Giuseppe Conte si scusa dei ritardi nei pagamenti, si scusa per la mancanza di liquidità, si scusa per l’eccessiva burocrazia e promette semplificazioni. Ma quando? Taglia carte, regole snelle e la gran ripartenza con i cantieri pubblici perché l’economia deve ricominciare a girare e quale modo migliore per farla girare se non con i grandi appalti. Soldi in cassa ce ne sono, soldi pronti pure ma tanti troppi sono i cantieri fermi, L’Aquila con il cratere 2009 ne è il triste emblema, scuole, chiese, proprietà di enti pubblici siamo fermi.

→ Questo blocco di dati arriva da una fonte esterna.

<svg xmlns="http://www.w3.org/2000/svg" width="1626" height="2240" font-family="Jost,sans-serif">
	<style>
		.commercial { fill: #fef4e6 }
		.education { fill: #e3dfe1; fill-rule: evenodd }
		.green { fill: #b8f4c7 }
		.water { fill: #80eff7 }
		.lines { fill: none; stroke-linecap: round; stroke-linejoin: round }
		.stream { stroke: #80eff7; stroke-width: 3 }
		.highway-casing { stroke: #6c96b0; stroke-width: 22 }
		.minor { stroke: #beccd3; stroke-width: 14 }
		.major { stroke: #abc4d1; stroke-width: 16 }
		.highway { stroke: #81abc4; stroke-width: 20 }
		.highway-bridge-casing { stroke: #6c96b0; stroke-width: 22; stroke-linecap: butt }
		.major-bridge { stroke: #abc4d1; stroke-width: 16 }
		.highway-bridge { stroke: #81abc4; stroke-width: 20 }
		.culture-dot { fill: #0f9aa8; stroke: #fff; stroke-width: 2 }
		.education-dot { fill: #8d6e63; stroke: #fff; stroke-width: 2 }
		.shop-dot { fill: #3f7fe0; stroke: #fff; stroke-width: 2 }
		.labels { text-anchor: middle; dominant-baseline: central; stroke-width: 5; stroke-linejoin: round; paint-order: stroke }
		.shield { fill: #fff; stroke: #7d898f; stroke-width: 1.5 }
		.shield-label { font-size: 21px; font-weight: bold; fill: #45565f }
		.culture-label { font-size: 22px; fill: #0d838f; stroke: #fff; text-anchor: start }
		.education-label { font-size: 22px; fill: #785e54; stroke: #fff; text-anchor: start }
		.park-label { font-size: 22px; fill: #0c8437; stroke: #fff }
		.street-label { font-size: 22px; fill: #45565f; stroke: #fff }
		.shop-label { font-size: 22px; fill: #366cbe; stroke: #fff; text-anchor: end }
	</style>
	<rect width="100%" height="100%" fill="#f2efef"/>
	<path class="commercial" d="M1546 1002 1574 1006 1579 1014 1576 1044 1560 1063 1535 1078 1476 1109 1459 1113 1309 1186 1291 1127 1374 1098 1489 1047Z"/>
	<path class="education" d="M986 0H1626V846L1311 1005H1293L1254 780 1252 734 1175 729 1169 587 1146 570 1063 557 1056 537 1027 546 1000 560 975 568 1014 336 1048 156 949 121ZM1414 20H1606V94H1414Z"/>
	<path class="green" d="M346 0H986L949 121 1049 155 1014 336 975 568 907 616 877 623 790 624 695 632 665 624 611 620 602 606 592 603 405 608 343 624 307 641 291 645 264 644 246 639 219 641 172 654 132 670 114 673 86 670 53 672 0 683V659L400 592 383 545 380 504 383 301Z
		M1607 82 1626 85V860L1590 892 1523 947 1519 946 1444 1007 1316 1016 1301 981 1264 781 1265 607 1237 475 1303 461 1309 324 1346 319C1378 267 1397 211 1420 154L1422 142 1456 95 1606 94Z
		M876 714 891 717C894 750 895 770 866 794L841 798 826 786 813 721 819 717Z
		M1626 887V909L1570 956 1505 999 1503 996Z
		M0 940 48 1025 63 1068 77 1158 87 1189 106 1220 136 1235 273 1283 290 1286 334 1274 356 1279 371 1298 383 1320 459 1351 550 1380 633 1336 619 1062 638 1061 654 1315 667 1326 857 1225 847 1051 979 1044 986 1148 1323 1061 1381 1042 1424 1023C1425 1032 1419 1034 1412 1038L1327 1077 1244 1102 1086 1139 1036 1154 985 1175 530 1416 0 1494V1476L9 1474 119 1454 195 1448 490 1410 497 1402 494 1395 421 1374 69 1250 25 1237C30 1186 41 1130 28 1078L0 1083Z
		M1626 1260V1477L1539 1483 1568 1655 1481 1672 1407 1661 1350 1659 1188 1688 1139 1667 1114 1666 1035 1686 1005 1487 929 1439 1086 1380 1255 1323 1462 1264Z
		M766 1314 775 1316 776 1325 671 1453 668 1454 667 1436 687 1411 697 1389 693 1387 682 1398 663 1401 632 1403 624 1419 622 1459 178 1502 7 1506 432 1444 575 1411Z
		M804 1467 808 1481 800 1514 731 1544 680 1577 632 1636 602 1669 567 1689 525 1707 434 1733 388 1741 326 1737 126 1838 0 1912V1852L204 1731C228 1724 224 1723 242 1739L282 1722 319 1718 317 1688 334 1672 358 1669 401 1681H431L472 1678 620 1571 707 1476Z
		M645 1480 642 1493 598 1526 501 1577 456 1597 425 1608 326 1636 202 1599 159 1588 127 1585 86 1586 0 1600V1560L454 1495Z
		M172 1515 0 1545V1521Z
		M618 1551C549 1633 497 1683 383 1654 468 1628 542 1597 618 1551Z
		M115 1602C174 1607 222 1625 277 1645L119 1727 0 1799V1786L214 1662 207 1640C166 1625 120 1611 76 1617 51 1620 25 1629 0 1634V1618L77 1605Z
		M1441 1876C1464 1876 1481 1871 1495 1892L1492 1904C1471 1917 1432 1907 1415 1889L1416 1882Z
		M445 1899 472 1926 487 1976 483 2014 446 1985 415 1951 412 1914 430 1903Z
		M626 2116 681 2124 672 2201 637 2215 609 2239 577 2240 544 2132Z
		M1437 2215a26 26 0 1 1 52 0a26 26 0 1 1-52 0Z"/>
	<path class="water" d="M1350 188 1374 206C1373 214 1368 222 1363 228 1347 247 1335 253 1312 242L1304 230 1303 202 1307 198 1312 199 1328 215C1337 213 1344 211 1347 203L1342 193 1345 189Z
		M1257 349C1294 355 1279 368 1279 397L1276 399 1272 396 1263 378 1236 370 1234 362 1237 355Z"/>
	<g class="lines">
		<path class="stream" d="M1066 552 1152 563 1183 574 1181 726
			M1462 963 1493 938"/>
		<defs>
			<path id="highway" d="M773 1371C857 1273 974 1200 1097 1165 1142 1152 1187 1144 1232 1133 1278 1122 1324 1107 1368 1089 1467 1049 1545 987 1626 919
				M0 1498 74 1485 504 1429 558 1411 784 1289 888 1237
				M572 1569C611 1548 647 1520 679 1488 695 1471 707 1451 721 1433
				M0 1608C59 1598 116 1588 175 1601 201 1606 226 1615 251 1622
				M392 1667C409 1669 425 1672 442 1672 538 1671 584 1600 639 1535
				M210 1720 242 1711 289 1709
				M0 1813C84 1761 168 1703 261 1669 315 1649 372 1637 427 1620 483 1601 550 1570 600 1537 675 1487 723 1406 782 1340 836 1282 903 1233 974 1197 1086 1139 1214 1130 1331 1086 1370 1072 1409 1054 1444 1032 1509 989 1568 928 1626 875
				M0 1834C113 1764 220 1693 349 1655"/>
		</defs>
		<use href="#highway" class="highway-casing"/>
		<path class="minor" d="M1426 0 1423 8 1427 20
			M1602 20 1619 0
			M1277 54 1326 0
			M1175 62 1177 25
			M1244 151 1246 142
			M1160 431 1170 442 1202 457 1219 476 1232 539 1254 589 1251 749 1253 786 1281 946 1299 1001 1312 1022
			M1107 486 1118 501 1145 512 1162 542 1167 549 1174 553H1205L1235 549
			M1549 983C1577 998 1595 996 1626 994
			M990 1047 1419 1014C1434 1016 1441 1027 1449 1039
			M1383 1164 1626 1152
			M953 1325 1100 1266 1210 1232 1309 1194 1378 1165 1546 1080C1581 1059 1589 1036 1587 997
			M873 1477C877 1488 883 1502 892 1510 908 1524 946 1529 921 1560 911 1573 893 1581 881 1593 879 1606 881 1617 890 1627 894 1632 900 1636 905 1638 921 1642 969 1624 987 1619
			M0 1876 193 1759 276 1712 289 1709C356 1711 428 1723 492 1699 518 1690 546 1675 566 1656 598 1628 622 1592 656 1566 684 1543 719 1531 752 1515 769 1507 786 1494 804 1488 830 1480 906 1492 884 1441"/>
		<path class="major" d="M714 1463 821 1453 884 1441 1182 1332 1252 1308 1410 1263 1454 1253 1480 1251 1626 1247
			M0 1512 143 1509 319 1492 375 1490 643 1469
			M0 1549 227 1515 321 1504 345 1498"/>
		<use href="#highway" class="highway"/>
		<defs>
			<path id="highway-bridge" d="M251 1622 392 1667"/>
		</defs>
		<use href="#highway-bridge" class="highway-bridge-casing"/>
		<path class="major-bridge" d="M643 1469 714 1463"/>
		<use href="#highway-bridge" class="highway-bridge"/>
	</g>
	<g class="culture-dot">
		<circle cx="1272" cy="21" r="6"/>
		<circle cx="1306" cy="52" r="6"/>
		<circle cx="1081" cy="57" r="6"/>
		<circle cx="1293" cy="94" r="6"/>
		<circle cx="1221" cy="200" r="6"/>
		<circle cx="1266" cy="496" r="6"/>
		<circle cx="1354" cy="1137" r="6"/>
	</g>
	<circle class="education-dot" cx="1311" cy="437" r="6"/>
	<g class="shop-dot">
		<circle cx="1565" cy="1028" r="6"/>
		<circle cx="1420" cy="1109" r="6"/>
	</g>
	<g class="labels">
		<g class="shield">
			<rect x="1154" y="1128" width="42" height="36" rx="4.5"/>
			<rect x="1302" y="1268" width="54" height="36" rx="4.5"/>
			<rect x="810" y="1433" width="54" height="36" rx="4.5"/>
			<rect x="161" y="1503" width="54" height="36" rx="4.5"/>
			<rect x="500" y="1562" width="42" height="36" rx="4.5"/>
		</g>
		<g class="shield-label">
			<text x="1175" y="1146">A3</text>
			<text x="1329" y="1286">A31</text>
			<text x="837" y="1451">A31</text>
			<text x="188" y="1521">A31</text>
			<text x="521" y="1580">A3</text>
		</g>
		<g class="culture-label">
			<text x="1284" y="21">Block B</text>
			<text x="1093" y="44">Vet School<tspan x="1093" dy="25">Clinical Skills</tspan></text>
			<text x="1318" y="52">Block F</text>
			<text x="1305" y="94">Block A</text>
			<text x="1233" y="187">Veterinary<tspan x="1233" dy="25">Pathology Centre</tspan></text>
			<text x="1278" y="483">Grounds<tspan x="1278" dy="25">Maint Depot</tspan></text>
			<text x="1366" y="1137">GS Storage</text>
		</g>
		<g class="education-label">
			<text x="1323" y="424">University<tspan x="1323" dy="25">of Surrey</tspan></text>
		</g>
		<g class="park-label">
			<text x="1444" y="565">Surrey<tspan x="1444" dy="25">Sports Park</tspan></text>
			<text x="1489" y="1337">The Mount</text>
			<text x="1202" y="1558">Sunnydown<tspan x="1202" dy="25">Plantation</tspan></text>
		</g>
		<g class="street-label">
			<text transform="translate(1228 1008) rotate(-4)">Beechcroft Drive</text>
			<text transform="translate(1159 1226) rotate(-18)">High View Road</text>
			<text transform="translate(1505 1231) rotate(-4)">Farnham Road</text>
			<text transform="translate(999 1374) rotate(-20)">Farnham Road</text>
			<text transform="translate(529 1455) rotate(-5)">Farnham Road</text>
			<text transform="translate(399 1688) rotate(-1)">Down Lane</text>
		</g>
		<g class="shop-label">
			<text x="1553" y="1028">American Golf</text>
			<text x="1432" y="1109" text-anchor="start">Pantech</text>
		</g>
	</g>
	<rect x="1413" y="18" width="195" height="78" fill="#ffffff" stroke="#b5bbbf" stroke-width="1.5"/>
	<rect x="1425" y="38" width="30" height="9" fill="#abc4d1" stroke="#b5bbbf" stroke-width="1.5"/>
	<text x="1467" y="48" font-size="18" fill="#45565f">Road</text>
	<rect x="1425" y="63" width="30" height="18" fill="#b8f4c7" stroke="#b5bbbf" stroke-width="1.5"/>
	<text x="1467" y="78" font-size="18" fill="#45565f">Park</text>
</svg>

Il verbo sburocratizzare in questo Paese non ha mai significato nulla, perché accelerare i processi vuol dire togliere potere ai funzionari a quelli che lo decidono loro se una pratica va avanti, se si ferma, se si sbloccherà mai oppure se devi tornare in quell’ufficio a chiedere per la settecentesima volta quando arriverà la cassa integrazione, quando quel prestito, quando quella pratica urbanistica e quando arriverà il momento in cui per partecipare ad un appalto basteranno tre fogli tre, invece che pacchi e pacchi di carte e certificazioni, sempre le stesse, spese incredibili solo per partecipare e chi sa poi se vinci, perché tanto vincono i soliti, e quindi che partecipi a fare vabbè intanto ci provo. Ed è questa l’Italia che sta per ricominciare.